The State Department once reprimanded her for removing embassy employees who disagreed with her views on Northern Ireland. “She was not kind to the people that worked for her,” Crowe said. “She was tough to deal with and thought Northern Ireland was her territory.”

But winning Adams’s trust changed the political climate, clearing the way for a cease-fire that laid the groundwork for the Good Friday peace agreement in 1998 that ended the long sectarian war.

As a result, Crowe said, “She’s the best ambassador the Irish people ever have had from the United States. Fortunately, that wasn’t her job, but she never figured that out.”

Much of Mrs. Smith’s life afterward was dedicated to filling her assassinated brothers’ interrupted promise, focusing on the care of the disenfranchised and disadvantaged.

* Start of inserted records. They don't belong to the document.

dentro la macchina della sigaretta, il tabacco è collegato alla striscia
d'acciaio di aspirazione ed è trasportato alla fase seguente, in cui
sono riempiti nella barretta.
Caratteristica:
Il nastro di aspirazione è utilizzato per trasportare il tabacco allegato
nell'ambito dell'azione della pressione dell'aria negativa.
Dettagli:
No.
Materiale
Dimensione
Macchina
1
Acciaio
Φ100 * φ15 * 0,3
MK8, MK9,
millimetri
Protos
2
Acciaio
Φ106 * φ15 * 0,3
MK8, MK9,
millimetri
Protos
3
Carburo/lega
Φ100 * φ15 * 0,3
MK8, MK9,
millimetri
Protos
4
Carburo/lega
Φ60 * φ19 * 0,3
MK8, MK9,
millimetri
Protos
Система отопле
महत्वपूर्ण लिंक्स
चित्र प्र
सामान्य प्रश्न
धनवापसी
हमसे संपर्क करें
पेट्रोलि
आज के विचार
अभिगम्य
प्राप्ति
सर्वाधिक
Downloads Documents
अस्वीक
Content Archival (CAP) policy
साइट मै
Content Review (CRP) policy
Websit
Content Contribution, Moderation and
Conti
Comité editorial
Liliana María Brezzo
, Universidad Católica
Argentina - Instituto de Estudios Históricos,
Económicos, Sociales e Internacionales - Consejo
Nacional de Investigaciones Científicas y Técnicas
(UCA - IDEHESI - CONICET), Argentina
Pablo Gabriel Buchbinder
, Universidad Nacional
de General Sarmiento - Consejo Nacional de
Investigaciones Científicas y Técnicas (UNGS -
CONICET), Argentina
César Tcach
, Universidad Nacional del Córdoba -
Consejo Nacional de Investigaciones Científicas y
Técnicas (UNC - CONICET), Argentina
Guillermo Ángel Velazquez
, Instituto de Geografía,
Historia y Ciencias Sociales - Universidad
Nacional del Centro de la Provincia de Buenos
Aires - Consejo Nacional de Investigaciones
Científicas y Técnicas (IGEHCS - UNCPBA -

She collected dozens of citations for her work with those with disabilities. In 2011, President Barack Obama awarded her the Presidential Medal of Freedom, the nation’s highest civilian honor.

In a video she made for the White House to commemorate the event, she summed up the ethos that bound her famous brothers and sisters.

“My parents felt very strongly, my mother in particular, if you have a happy home, much is given, much is expected,” she said, adding that she viewed the entirety of her adult life as “payback time.”

CORRECTION: An earlier version of this story incorrectly reported the full name and location of Mrs. Smith’s college alma mater when she graduated in 1949. It was Manhattanville College of the Sacred Heart, not Manhattanville College, and it was located in Manhattan at the time. It moved in 1952 to Purchase, N.Y. The story has been revised.